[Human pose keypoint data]
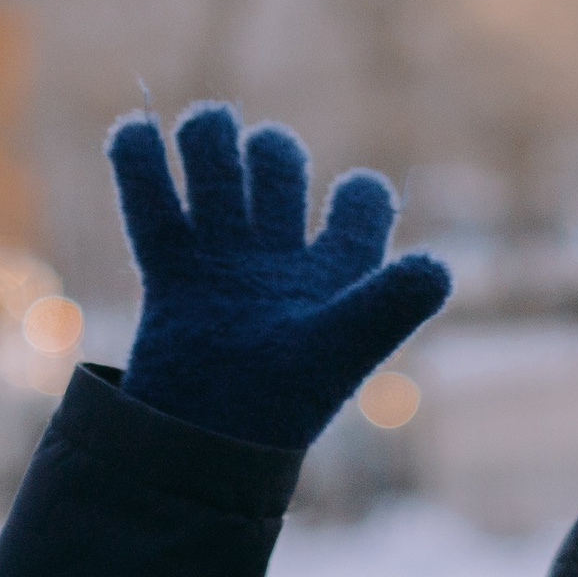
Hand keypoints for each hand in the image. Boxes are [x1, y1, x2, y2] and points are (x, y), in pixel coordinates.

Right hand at [107, 104, 451, 450]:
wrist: (203, 440)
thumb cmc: (284, 400)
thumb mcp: (347, 347)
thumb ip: (395, 305)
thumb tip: (439, 267)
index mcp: (335, 276)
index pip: (362, 201)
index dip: (360, 195)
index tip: (344, 211)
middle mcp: (281, 261)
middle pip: (276, 161)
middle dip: (268, 149)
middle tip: (252, 175)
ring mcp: (223, 260)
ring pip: (214, 161)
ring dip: (206, 136)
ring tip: (199, 145)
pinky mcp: (170, 269)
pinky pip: (149, 190)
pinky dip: (138, 152)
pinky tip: (139, 137)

EXERCISE OBJECTIVE:
The answer must be the lines of the entries above, written out exactly from the first through the one with "index mcp: (335, 276)", and no pictures.

OUTPUT OF THE EXERCISE:
Hand keypoints for each hand in the image. Boxes are [x1, y1, x2, y2] and points are (x, y), in pixel coordinates.

Right hand at [107, 104, 451, 450]:
wrist: (203, 440)
thumb cmc: (284, 400)
thumb mcp: (347, 347)
thumb ip: (395, 305)
thumb tip: (439, 267)
index mcp: (335, 276)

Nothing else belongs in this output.